So the CIO will turn around to the head of compliance and say, ‘Our VAR doesn’t have a clue about this’. If you’re talking from an end user point of view, most CIOs will ask, ‘What can I do to extend my department?’ So one option is to say that the internal IT department will win the business. The second is hosters, IBM’s on demand strategy or HP’s Adaptive Enterprise strategy. You imagine ‘compliance on demand’.
It will become a combination of hosting, outsourced services, so a lot of the hosting and outsourcing companies will realise that there’s a big play there. Now if I’m a VAR suddenly there’s nobody to sell to. I’m not going to sell to the hoster.
The end user is buying the service and I’m potentially being taken out of the play. So what were trying to do is say, ‘No you don’t have to be taken out of the play, just focus on what is a true business case and maybe even team with a CPA firm’. The end user wants the accounting advice and to reduce the cost of compliance.
CRN: What about the businesses that do not have an IT department? There are a lot of VARs that service those types of businesses.

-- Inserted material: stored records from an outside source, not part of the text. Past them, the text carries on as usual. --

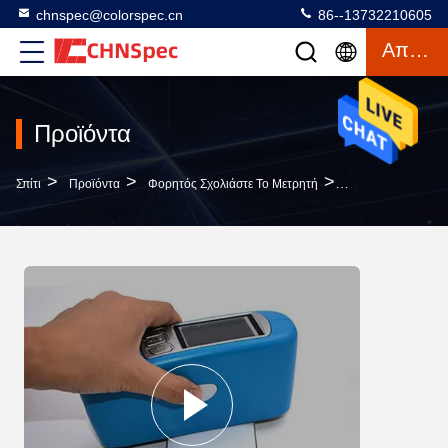
chnspec@colorspec.cn
86--13732210605
Απόσπασμα
Προϊόντα
>
>
>
Σπίτι
Προϊόντα
Φορητός Σχολιάστε Το Μετρητή
0-1000 Το Χρώμα 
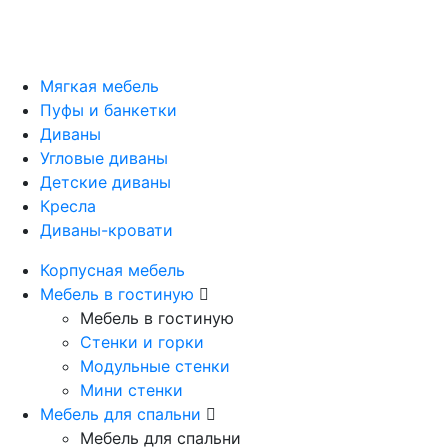
Мягкая мебель
Пуфы и банкетки
Диваны
Угловые диваны
Детские диваны
Кресла
Диваны-кровати
Корпусная мебель
Мебель в гостиную
Мебель в гостиную
Стенки и горки
Модульные стенки
Мини стенки
Мебель для спальни
Мебель для спальни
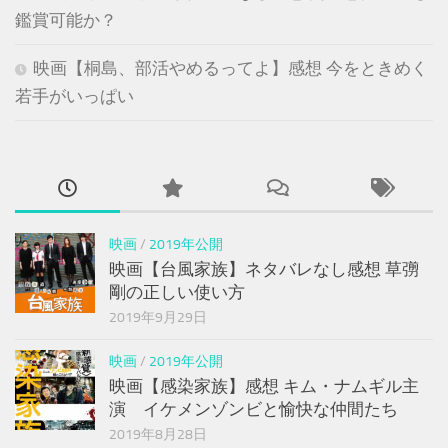
鑑賞可能か？
映画【桐島、部活やめるってよ】感想 今をときめく
若手がいっぱい
映画
/
2019年公開
映画【台風家族】ネタバレなし感想 草彅
剛の正しい使い方
2019年9月29日
映画
/
2019年公開
映画【感染家族】感想 キム・ナムギル主
演 イケメンゾンビと愉快な仲間たち
2019年8月28日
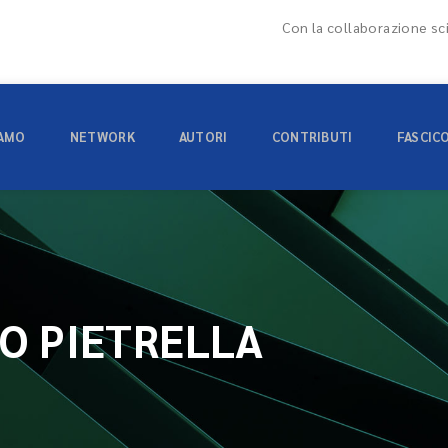
Con la collaborazione sci
IAMO
NETWORK
AUTORI
CONTRIBUTI
FASCIC
O PIETRELLA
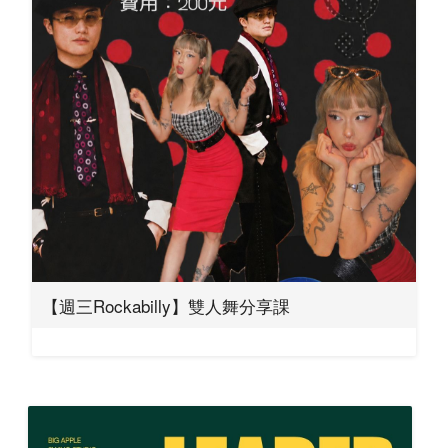
【週三Rockabilly】雙人舞分享課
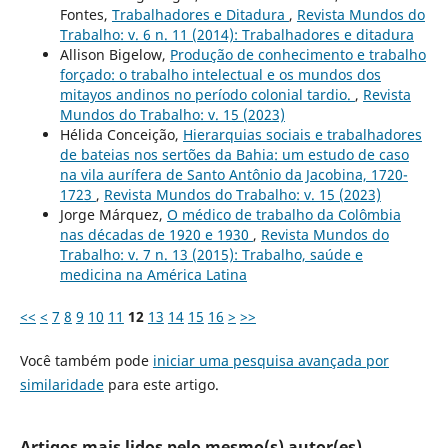
Fontes,
Trabalhadores e Ditadura
,
Revista Mundos do
Trabalho: v. 6 n. 11 (2014): Trabalhadores e ditadura
Allison Bigelow,
Produção de conhecimento e trabalho
forçado: o trabalho intelectual e os mundos dos
mitayos andinos no período colonial tardio.
,
Revista
Mundos do Trabalho: v. 15 (2023)
Hélida Conceição,
Hierarquias sociais e trabalhadores
de bateias nos sertões da Bahia: um estudo de caso
na vila aurífera de Santo Antônio da Jacobina, 1720-
1723
,
Revista Mundos do Trabalho: v. 15 (2023)
Jorge Márquez,
O médico de trabalho da Colômbia
nas décadas de 1920 e 1930
,
Revista Mundos do
Trabalho: v. 7 n. 13 (2015): Trabalho, saúde e
medicina na América Latina
<<
<
7
8
9
10
11
12
13
14
15
16
>
>>
Você também pode
iniciar uma pesquisa avançada por
similaridade
para este artigo.
Artigos mais lidos pelo mesmo(s) autor(es)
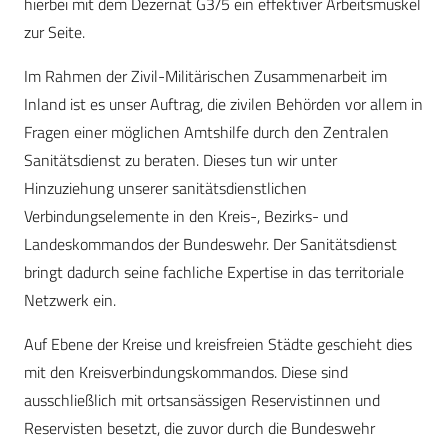
hierbei mit dem Dezernat G3/5 ein effektiver Arbeitsmuskel
zur Seite.
Im Rahmen der Zivil-Militärischen Zusammenarbeit im
Inland ist es unser Auftrag, die zivilen Behörden vor allem in
Fragen einer möglichen Amtshilfe durch den Zentralen
Sanitätsdienst zu beraten. Dieses tun wir unter
Hinzuziehung unserer sanitätsdienstlichen
Verbindungselemente in den Kreis-, Bezirks- und
Landeskommandos der Bundeswehr. Der Sanitätsdienst
bringt dadurch seine fachliche Expertise in das territoriale
Netzwerk ein.
Auf Ebene der Kreise und kreisfreien Städte geschieht dies
mit den Kreisverbindungskommandos. Diese sind
ausschließlich mit ortsansässigen Reservistinnen und
Reservisten besetzt, die zuvor durch die Bundeswehr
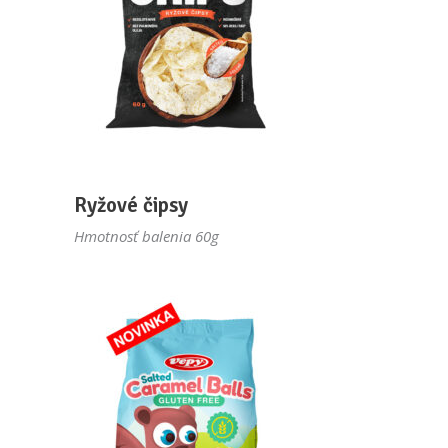
Ryžové čipsy
Hmotnosť balenia 60g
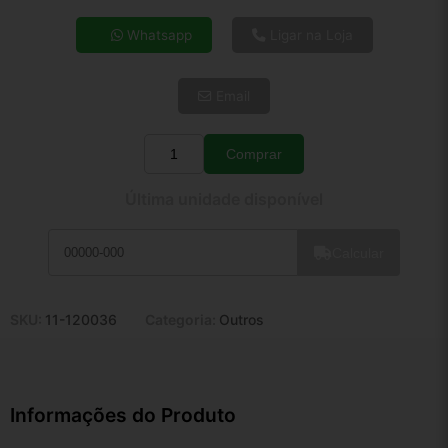
4x de R$ 192,06
Whatsapp
Ligar na Loja
5x de R$ 155,66
6x de R$ 131,27
Email
7x de R$ 113,57
8x de R$ 100,68
9x de R$ 90,62
Comprar
Quantidade
10x de R$ 82,22
Última unidade disponível
11x de R$ 75,68
12x de R$ 70,23
Calcular
SKU:
11-120036
Categoria:
Outros
Informações do Produto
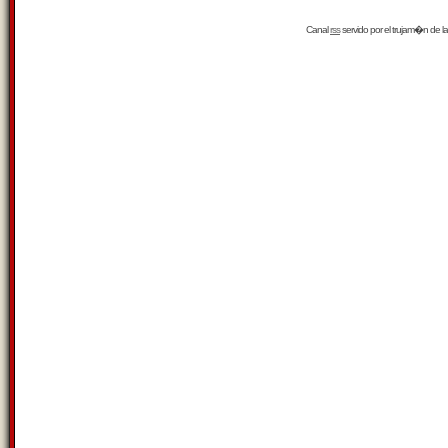
Canal
rss
servido por el
trujam�n
de la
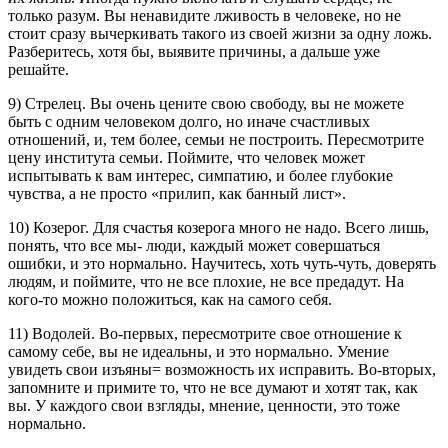
только разум. Вы ненавидите лживость в человеке, но не
стоит сразу вычеркивать такого из своей жизни за одну ложь.
Разберитесь, хотя бы, выявите причины, а дальше уже
решайте.
9) Стрелец. Вы очень цените свою свободу, вы не можете
быть с одним человеком долго, но иначе счастливых
отношений, и, тем более, семьи не построить. Пересмотрите
цену института семьи. Поймите, что человек может
испытывать к вам интерес, симпатию, и более глубокие
чувства, а не просто «прилип, как банный лист».
10) Козерог. Для счастья козерога много не надо. Всего лишь,
понять, что все мы- люди, каждый может совершаться
ошибки, и это нормально. Научитесь, хоть чуть-чуть, доверять
людям, и поймите, что не все плохие, не все предадут. На
кого-то можно положиться, как на самого себя.
11) Водолей. Во-первых, пересмотрите свое отношение к
самому себе, вы не идеальны, и это нормально. Умение
увидеть свои изъяны= возможность их исправить. Во-вторых,
запомните и примите то, что не все думают и хотят так, как
вы. У каждого свои взгляды, мнение, ценности, это тоже
нормально.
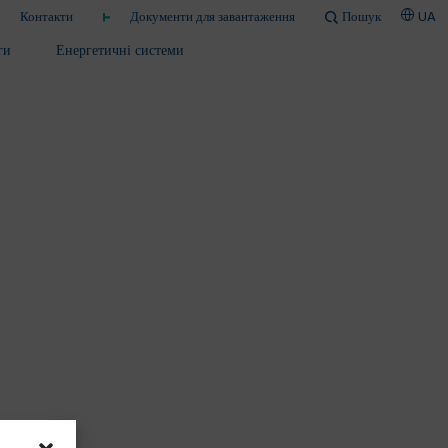
Контакти
Документи для завантаження
Пошук
UA
ги
Енергетичні системи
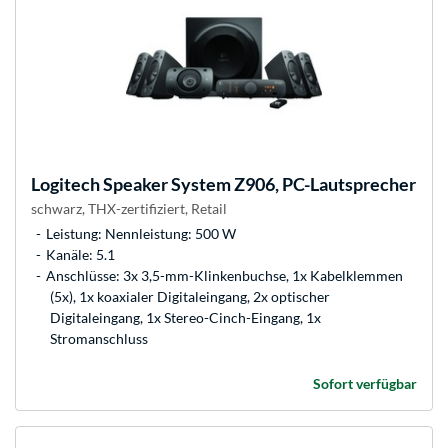
Logitech
Speaker System Z906, PC-Lautsprecher
schwarz, THX-zertifiziert, Retail
Leistung: Nennleistung: 500 W
Kanäle: 5.1
Anschlüsse: 3x 3,5-mm-Klinkenbuchse, 1x Kabelklemmen
(5x), 1x koaxialer Digitaleingang, 2x optischer
Digitaleingang, 1x Stereo-Cinch-Eingang, 1x
Stromanschluss
Sofort verfügbar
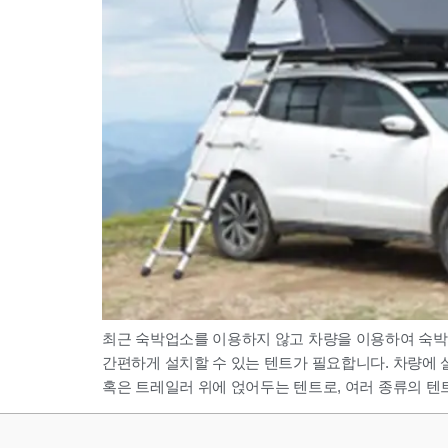
최근 숙박업소를 이용하지 않고 차량을 이용하여 숙박
간편하게 설치할 수 있는 텐트가 필요합니다. 차량에 설치하는 루
혹은 트레일러 위에 얹어두는 텐트로, 여러 종류의 텐트 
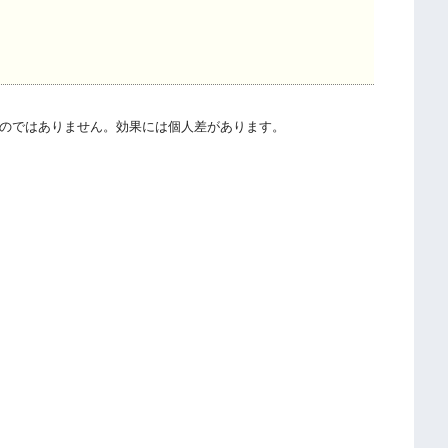
のではありません。効果には個人差があります。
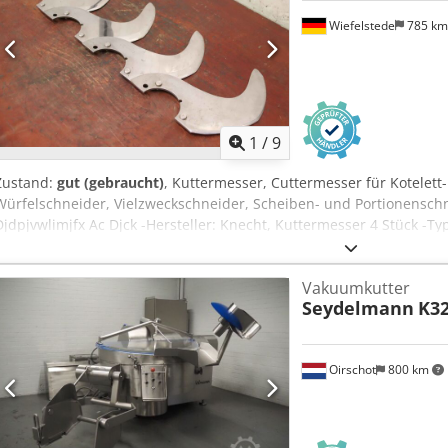
Wiefelstede
785 k
1
/
9
Zustand:
gut (gebraucht)
, Kuttermesser, Cuttermesser für Kotelett
Würfelschneider, Vielzweckschneider, Scheiben- und Portionensch
Djdpjvwlimjfx Ac Djck -Hersteller: Knecht, Kuttermesser 4 Stück -Ty
komplett -Abmessungen: 320/300/H100 mm -Gewicht: 5,4 kg
Vakuumkutter
Seydelmann
K3
Oirschot
800 km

MacArthur: This is where the VAR could see managed services. One of the things about Sarbanes-Oxley is that the US subsidiary company has to be audited every quarter, which means you’ve got to run a whole series of reports.
That means VARs have the opportunity to develop a managed service proposition in conjunction with a CPA to help them run those reports and give the report to the audit firm and say, ‘OK we’ve run the reports for you and we’ll do so every quarter and at the same time, we’ll do a health check on the system and we’ll charge you a fee for that’. It’s giving the VAR a much more optimistic outlook.